Introduction: The current study examined chordomas of the skull base, mobile spine, and sacrum, in order to: a) analyze trends in radiation and surgery over time and b) determine location-based survival predictors.
Methods: A retrospective cohort study of the Surveillance Epidemiology and End Results (SEER) database from 1973-2013 was conducted. All patients had histologically confirmed chordomas. The primary exposure of interest was tumor location classified into: skull base, mobile spine, or sacrum. The principal outcome measure was overall survival (OS).
Results: The cohort included 1,616 patients: skull base (664), mobile spine (444), and sacrum (508). Skull base tumors presented earliest in life (47.4 years) and sacral tumors presented latest (62.7 years). RT was administered to 697 (43.1%) patients. Rates of RT remained stable for skull base and mobile spine tumors, whereas rates of RT declined for sacral tumors (z= -2.74 p=0.006). A total of 1186 (73.4%) patients underwent surgical resection. Rates of surgical resection remained stable for skull base and sacral tumors, but for mobile spine tumors, a slight decrease in surgical resection rate was seen (z= -2.00, p=0.046). Skull base chordomas had the longest median survival (162 months) compared to mobile spine (94 months) and sacral tumors (87 months). On multivariate cox regression, having a spouse was associated with improved OS for skull base tumors, whereas age and metastases was associated with decreased survival. Sacral chordomas were the only location for surgical resection to maintain survival advantage after multivariable analysis (HR 0.48, 95%CI 0.34, 0.69, p<0.001).
Conclusions: Skull base tumors presented the earliest in life, and sacral chordomas presented the latest. Utilization of surgery for mobile spine chordomas and radiation for sacral chordomas decreased. Patients with skull base tumors survived longer compared to patients with mobile spine and sacrum chordomas, and surgical resection was associated with improved survival in sacral chordomas only.

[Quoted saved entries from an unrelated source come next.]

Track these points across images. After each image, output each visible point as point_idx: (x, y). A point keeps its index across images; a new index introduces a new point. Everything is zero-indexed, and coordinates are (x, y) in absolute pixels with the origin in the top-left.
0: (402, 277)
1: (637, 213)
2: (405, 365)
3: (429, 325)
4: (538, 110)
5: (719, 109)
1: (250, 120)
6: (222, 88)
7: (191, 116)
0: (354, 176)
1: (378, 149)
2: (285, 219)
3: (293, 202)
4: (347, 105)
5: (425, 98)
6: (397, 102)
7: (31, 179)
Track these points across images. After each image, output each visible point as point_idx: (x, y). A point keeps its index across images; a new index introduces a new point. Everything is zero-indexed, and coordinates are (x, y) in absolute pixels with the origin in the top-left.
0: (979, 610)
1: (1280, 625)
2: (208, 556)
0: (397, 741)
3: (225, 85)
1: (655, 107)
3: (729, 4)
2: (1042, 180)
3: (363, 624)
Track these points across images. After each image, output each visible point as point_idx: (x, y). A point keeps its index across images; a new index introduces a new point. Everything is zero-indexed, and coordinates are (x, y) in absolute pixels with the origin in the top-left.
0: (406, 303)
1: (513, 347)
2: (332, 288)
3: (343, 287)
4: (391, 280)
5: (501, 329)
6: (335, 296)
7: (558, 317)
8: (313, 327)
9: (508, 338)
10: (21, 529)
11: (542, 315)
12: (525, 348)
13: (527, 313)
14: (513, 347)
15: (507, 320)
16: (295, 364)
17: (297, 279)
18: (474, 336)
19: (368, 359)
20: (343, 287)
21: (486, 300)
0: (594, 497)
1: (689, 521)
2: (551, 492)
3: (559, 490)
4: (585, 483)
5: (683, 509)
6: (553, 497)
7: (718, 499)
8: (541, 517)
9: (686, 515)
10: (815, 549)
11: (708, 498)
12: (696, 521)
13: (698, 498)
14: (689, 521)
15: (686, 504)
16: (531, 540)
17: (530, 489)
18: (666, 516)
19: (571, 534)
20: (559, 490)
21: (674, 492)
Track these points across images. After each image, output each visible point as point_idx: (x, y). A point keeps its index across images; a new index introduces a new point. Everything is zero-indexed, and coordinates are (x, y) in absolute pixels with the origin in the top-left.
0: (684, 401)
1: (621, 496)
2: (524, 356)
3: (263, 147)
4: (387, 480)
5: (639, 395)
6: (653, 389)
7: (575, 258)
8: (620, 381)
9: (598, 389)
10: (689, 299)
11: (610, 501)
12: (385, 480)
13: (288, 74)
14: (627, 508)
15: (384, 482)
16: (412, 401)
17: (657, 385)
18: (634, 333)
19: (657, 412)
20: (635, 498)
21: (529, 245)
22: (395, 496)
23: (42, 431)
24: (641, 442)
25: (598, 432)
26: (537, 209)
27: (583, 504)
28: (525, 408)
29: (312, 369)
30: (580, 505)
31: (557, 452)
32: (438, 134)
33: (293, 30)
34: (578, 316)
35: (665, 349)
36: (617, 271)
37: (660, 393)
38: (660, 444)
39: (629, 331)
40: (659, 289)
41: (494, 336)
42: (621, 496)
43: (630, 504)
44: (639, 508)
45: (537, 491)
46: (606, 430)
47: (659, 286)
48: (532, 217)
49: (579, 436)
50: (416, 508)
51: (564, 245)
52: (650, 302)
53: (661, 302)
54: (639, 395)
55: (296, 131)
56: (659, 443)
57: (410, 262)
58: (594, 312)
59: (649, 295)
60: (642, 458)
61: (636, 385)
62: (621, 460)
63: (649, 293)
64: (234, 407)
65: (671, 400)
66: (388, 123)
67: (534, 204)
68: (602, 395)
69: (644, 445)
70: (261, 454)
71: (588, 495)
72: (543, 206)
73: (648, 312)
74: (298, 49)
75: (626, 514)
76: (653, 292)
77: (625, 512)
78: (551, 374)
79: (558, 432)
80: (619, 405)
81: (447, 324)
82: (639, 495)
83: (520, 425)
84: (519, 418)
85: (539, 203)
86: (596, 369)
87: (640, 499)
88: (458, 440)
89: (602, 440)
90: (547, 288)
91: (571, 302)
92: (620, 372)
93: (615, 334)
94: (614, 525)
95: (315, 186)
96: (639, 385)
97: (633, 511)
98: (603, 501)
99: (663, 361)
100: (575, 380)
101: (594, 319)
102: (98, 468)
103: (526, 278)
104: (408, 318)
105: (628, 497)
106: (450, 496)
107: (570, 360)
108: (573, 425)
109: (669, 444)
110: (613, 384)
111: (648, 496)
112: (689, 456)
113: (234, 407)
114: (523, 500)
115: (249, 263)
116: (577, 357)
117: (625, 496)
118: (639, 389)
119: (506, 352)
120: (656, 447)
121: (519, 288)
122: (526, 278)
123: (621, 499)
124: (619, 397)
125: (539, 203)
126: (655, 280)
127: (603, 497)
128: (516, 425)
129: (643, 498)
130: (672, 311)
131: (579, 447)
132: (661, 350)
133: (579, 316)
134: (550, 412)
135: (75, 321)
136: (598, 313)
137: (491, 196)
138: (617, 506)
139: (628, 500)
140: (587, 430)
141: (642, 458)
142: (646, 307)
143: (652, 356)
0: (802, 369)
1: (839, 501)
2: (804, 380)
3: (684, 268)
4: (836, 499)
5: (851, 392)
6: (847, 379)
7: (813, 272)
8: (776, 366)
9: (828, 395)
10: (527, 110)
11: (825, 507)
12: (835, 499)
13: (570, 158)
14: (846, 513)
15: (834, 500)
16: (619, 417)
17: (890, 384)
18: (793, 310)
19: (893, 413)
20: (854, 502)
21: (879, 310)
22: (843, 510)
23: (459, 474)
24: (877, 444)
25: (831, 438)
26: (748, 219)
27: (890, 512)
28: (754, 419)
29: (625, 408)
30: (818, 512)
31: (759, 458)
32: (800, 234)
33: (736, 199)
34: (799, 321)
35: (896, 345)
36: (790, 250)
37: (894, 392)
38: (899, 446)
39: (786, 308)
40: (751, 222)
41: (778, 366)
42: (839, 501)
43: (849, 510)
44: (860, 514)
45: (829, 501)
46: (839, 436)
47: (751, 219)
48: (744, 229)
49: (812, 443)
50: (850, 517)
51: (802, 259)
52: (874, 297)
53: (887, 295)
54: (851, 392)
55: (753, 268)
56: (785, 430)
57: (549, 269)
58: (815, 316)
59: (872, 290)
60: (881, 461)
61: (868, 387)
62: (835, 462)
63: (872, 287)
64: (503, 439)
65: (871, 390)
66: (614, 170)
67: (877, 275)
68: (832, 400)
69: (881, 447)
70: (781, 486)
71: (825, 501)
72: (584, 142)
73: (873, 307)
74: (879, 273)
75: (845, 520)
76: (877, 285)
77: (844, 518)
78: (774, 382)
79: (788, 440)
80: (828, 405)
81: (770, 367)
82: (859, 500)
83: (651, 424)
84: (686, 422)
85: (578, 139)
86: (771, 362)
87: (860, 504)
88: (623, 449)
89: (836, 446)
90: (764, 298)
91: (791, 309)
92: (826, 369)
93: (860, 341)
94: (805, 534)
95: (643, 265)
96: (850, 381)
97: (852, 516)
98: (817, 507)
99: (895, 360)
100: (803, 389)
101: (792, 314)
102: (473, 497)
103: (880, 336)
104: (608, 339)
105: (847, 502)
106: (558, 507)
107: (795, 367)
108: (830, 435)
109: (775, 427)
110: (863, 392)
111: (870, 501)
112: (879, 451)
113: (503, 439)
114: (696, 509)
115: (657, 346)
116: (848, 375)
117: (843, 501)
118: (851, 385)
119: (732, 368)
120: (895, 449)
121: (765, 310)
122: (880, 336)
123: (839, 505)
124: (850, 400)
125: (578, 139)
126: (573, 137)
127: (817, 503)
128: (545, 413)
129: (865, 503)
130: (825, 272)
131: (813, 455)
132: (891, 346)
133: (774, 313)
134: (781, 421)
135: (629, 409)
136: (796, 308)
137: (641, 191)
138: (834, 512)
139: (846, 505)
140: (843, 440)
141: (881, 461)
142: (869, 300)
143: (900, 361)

Patient Care: By better characterizing the behavior of chordomas based on location, it is our hope this information can benefit both cranial and spinal surgeons treating this important patient population and suggest avenues for research and improved treatment. Furthermore, knowing the natural history of these tumors from a large surveillance database can be of use to oncologists, surgeons, and patients during the counseling and treatment phases of care.
Learning Objectives: To improve our epidemiologic understanding of skull base, mobile spine, and sacral chordomas by assessing changes in radiation and surgical resection over time and elucidating factors associated with overall survival.